Thursday, September 16, 2010

Homemade Hostess Cupcakes

This is a recipe I found on a blog "bake at 350" but I modified it a bit by using a cake mix. Tasted good to our fam! And let's be honest... it's all about the marshmellow filling.

For the Cupcakes:

Chocolate cake mix (or see link above)

For the Filling:

4 tablespoons unsalted butter, at room temperature
1 cup powdered sugar
2 teaspoons pure vanilla exrtact
3 tablespoons heavy cream
1 cup marshmallow creme

For the Ganache:

6 ounces bittersweet chocolate, chopped
1/2 cup heavy cream
1 tablespoon unsalted butter
2 teaspoons pure vanilla extract

For the Icing:

1 stick unsalted butter
1 & 1/2 - 2 tablespoons milk
2 cups powdered sugar
1/4 tsp vanilla


Prepare and bake the cupcakes (using paper liners).

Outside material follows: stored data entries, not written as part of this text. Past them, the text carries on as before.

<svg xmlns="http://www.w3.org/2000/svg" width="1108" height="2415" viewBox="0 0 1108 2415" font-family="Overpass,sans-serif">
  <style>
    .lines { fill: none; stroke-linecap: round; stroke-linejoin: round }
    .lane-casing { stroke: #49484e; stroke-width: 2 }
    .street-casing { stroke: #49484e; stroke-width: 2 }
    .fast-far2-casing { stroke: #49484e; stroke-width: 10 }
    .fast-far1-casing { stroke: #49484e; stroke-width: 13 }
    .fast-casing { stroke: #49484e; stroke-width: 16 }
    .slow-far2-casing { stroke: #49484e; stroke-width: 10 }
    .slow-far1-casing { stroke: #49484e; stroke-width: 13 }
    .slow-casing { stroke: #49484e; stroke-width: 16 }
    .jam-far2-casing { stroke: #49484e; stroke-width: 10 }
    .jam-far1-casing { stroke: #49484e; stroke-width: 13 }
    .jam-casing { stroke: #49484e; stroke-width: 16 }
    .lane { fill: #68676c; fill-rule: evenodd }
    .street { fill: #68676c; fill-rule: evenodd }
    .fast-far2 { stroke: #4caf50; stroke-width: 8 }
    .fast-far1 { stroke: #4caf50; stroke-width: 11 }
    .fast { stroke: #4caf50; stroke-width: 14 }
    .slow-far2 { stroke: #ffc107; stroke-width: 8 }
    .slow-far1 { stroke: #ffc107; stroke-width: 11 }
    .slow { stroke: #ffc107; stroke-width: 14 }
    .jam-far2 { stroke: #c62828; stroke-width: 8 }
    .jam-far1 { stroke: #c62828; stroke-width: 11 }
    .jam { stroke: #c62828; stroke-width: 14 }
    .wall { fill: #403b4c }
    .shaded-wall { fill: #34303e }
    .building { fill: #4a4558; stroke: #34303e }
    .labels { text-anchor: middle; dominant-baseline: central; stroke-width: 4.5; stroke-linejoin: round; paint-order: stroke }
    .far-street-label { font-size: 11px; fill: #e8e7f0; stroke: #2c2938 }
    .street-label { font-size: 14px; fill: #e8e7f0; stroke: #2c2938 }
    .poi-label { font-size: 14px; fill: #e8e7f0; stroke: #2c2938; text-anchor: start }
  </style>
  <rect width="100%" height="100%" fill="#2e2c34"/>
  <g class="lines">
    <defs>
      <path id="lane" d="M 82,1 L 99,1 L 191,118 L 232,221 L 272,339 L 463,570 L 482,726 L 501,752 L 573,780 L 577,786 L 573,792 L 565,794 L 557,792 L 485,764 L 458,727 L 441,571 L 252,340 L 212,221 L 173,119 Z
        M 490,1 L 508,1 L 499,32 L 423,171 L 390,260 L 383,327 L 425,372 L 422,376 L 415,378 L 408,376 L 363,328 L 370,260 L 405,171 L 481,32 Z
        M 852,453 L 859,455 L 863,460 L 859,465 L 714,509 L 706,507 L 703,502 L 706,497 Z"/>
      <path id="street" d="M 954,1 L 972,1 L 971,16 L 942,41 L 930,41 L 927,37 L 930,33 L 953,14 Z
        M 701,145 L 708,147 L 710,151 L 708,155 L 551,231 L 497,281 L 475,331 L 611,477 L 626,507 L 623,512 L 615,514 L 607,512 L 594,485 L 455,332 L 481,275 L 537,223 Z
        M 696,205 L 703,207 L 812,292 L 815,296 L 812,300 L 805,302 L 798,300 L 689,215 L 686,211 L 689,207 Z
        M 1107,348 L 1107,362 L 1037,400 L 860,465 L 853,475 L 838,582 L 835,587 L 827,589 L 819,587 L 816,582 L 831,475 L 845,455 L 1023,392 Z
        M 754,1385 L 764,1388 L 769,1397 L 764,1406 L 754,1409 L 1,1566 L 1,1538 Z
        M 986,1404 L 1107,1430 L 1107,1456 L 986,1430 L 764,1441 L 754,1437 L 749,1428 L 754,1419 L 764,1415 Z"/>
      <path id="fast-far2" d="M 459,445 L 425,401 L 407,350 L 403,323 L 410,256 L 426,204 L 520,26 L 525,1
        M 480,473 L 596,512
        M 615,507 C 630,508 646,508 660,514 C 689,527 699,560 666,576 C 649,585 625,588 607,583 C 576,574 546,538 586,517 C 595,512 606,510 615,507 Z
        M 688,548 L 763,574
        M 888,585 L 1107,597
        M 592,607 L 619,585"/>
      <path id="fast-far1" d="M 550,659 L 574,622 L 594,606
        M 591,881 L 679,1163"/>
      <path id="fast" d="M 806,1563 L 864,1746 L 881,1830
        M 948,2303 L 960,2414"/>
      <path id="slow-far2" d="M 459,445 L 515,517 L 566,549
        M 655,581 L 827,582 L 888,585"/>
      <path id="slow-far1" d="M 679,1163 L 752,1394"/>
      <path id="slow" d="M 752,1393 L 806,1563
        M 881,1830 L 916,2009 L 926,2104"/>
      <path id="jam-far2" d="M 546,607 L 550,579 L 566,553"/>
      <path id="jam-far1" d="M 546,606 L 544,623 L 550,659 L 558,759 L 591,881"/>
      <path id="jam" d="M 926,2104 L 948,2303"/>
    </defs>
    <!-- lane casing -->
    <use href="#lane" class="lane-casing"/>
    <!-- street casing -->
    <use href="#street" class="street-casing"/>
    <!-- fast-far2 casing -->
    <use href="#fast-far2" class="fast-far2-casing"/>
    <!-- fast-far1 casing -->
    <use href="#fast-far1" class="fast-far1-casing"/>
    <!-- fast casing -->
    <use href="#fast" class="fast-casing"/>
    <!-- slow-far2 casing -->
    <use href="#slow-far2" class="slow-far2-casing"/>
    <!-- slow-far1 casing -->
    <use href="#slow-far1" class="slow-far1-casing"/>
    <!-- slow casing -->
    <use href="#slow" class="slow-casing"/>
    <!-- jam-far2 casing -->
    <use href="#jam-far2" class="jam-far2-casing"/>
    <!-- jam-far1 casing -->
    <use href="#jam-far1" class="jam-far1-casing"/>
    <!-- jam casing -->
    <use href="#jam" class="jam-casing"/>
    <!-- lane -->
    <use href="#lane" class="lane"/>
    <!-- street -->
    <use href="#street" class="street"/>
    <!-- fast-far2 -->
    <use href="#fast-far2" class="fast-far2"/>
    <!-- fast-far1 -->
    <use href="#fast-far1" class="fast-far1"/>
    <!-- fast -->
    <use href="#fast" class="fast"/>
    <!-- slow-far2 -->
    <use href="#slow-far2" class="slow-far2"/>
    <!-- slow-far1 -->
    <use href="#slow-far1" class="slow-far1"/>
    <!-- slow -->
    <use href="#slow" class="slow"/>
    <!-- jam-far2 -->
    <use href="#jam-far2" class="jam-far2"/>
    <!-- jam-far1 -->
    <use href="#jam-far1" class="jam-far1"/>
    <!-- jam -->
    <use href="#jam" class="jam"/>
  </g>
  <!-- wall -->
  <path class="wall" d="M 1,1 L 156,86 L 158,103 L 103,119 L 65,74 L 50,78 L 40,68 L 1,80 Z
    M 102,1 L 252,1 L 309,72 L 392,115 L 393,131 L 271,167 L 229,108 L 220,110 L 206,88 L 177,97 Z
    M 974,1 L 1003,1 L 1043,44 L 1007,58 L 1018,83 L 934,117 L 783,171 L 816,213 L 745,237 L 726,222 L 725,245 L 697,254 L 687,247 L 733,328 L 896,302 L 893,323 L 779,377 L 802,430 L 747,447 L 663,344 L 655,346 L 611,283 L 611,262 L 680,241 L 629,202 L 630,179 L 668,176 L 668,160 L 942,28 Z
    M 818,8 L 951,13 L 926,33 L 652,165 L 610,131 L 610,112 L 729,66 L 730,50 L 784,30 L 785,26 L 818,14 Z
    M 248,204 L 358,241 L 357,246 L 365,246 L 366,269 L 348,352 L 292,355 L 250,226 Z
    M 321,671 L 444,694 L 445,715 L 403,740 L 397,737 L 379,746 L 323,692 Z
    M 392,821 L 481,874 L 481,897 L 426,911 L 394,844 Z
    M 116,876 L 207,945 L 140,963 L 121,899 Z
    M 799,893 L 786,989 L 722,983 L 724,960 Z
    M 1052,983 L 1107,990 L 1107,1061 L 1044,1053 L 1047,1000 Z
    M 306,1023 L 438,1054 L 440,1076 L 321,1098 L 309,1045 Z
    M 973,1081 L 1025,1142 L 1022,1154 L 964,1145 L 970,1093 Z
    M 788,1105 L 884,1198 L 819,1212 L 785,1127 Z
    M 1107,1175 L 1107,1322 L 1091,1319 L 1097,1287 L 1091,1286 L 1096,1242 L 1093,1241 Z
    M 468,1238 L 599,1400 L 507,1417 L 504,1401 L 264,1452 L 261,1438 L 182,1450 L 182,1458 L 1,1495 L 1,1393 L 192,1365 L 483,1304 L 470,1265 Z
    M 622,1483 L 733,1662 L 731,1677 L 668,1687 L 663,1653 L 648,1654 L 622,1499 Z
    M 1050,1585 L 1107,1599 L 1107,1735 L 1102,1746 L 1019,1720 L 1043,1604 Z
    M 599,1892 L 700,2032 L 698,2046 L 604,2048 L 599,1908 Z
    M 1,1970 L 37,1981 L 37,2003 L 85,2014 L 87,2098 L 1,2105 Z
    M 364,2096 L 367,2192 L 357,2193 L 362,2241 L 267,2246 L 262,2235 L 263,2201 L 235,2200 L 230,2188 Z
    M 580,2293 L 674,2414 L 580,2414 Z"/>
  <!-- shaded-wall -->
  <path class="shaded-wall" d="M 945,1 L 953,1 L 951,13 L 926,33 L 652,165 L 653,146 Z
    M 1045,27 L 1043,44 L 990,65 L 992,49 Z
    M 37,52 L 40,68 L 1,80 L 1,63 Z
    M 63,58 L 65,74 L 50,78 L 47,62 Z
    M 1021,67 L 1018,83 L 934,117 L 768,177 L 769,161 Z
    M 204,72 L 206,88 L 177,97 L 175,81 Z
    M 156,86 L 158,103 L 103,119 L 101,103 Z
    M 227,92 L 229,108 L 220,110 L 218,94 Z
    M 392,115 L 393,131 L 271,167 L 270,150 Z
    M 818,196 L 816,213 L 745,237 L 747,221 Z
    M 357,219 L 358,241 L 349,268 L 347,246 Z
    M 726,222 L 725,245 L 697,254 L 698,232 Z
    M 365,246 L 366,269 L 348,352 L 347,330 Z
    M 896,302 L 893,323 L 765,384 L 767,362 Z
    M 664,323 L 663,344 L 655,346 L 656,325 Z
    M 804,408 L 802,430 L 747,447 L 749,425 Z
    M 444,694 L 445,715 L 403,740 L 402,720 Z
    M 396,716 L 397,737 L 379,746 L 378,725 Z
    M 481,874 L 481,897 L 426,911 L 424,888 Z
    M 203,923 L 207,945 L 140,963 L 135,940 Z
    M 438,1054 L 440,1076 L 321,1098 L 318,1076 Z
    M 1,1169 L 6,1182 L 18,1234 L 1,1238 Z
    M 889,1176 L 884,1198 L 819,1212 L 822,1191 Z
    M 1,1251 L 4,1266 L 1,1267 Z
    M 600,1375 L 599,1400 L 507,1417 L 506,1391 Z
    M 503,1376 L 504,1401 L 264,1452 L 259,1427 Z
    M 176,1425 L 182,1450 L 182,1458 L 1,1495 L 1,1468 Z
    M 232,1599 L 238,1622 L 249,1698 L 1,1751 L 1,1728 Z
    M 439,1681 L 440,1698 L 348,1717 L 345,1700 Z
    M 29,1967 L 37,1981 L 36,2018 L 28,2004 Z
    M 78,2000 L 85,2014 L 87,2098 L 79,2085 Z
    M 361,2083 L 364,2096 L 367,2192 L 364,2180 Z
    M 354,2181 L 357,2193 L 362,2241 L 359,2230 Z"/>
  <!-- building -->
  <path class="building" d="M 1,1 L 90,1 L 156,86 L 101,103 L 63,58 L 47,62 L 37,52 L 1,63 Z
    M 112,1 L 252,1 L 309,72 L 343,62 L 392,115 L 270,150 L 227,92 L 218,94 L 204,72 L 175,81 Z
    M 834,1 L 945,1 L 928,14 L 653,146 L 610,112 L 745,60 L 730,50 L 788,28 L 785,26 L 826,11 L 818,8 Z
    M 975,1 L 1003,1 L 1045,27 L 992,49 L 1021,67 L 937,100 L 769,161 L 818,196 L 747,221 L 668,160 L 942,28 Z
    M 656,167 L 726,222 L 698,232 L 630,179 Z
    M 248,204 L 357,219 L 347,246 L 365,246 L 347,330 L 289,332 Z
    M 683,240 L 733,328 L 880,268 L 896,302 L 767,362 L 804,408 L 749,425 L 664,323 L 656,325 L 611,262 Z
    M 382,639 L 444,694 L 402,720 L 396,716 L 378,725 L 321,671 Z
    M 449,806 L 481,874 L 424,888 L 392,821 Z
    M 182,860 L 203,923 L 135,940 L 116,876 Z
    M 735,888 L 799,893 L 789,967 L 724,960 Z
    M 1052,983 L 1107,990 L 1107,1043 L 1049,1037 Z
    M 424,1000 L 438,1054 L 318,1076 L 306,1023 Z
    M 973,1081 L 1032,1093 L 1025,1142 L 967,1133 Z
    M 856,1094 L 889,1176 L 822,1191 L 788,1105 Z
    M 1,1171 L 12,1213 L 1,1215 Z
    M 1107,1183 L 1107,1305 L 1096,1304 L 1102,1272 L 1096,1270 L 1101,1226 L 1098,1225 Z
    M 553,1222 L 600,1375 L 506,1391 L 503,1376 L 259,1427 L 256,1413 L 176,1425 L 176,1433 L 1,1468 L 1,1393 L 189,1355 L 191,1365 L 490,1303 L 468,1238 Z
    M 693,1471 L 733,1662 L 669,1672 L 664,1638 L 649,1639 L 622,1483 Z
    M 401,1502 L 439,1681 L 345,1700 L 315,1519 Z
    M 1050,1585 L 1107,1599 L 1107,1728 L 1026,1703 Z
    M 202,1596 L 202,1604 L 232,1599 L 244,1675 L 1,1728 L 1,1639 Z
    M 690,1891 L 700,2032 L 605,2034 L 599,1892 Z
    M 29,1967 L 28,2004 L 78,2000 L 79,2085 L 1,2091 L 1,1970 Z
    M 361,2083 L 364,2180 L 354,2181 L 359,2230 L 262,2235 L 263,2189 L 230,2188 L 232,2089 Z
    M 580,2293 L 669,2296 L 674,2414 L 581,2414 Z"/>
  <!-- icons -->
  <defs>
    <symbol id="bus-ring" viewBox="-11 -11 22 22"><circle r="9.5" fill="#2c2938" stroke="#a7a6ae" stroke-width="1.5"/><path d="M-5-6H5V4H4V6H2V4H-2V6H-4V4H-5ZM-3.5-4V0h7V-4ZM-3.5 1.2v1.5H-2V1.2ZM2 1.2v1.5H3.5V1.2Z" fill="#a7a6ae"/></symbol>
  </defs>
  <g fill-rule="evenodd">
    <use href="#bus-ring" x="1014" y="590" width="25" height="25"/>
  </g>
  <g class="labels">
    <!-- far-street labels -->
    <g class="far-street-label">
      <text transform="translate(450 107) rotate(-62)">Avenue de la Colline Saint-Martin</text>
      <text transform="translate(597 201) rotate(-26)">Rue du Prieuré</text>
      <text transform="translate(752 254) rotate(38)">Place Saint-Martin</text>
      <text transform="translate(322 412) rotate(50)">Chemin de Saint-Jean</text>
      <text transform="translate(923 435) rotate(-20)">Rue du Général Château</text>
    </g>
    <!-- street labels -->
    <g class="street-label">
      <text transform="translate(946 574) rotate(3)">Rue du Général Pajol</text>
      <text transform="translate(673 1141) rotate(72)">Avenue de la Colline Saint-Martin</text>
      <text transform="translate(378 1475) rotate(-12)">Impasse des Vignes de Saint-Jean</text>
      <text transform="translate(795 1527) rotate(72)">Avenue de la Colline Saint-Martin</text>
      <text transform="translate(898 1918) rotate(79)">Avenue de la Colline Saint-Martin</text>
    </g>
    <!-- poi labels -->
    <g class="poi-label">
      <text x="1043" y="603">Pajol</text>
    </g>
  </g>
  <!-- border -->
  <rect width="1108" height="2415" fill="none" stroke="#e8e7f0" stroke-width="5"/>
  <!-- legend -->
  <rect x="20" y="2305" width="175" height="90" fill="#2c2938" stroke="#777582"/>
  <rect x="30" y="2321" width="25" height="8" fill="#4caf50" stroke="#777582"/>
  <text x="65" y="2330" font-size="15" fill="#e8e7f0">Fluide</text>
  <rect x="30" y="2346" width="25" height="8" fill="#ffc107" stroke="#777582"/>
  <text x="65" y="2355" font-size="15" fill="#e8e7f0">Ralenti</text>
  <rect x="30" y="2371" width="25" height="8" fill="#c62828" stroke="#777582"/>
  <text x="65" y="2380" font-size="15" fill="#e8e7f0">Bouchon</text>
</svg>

For the filling: Using a mixer, cream the butter until light and fluffy. Beat in 1/2 cup confectioners’ sugar. Add the vanilla and 1 tablespoon heavy cream; beat until smooth. Beat in the remaining 1/2 cup confectioners’ sugar and 2 tablespoons heavy cream in batches, alternating after each addition. Beat in the marshmallow creme; set aside or refrigerate.

For the ganache: Place the chocolate in a stainless-steel bowl. Heat the cream and 1 tablespoon butter until just boiling, then pour over the chocolate; let stand for 5 minutes. Whisk until smooth. Add 2 teaspoons vanilla; let stand until cool but still glossy and liquid.

Spoon the filling into a pastry bag with a medium star tip. Insert the tip into the center of each cupcake top; fill until the cupcake is heavier (do not overfill). (It's OK if some of the filling peeks out, it will be covered by the ganache.)

Spoon a little ganache on each cupcake and lightly spread with an offset spatula or a knife. (I also found that dipping the cupcake in the ganache worked quite well.) Chill for at least 15 minutes.

Meanwhile, prepare the icing: Using a mixer, beat the remaining 1 stick butter, 1/4 teaspoon vanilla, the milk and confectioners’ sugar until smooth, adding more milk if needed. Spoon into a pastry bag with a small tip (I used a #2 plain tip); pipe onto the cupcakes to decorate.

Store in the refrigerator.

Tomato Salsa

Our new fave! Sheldon is the master salsa maker and he's been using this recipe lately.

2 lg cans of Mexican style stewed tomatoes
1 whole white or yellow onion
2-3 fresh tomatoes
1 (2”) jalepeno + seeds
Cilantro to taste
½ lime
Salt and pepper

In salsa maker combine tomatoes and onion, add cilantro and jalapeƱo. Squeeze in lime and then top with a layer of salt and pepper. Grind all as fine or course as desired. Spoon off some of the liquid and chill. YUM!


P.S. We have made it using red onions (cuz they're my fave) but I have to admit it just wasn't as good.

Fish Tacos

Ingredients

Tacos:

1 pound mahi mahi
1/4 cup canola oil
1 lime, juiced
1 tablespoon chili powder
1 jalapeno, coarsely chopped
1/4 cup chopped fresh cilantro leaves
8 torillas (we use white corn, but you can also use flour)

Cream Sauce:

1/4 cup sour cream
1/4 cup (or a little less) mayonnaise
add in some cilantro and lime juice to taste

Garnish:

shredded cabbage
salsa

Directions

Place fish in a medium size dish. Whisk together the oil, lime juice, chili powder, jalapeno, and cilantro and pour over the fish. Let marinate for 15 to 20 minutes.

Make cream sauce.

Heat non-stick pan (or grill if you so desire) to medium high heat. If using pan I recommend putting a little olive oil in it. Remove the fish from the marinade place onto a hot pan, flesh side down. Cook the fish for 4 minutes on the first side and then flip for 30 seconds and remove. Let rest for 5 minutes then flake the fish with a fork.

Divide the fish among the tortillas and garnish with the white sauce, salsa and cabbage to taste. You can also use hot sauce, thinly sliced red onion, or green onion.

Mine needed a little salt as well. I'm not sure if that's because I made the tortillas or not so I didn't add salt to the recipe but it may need it.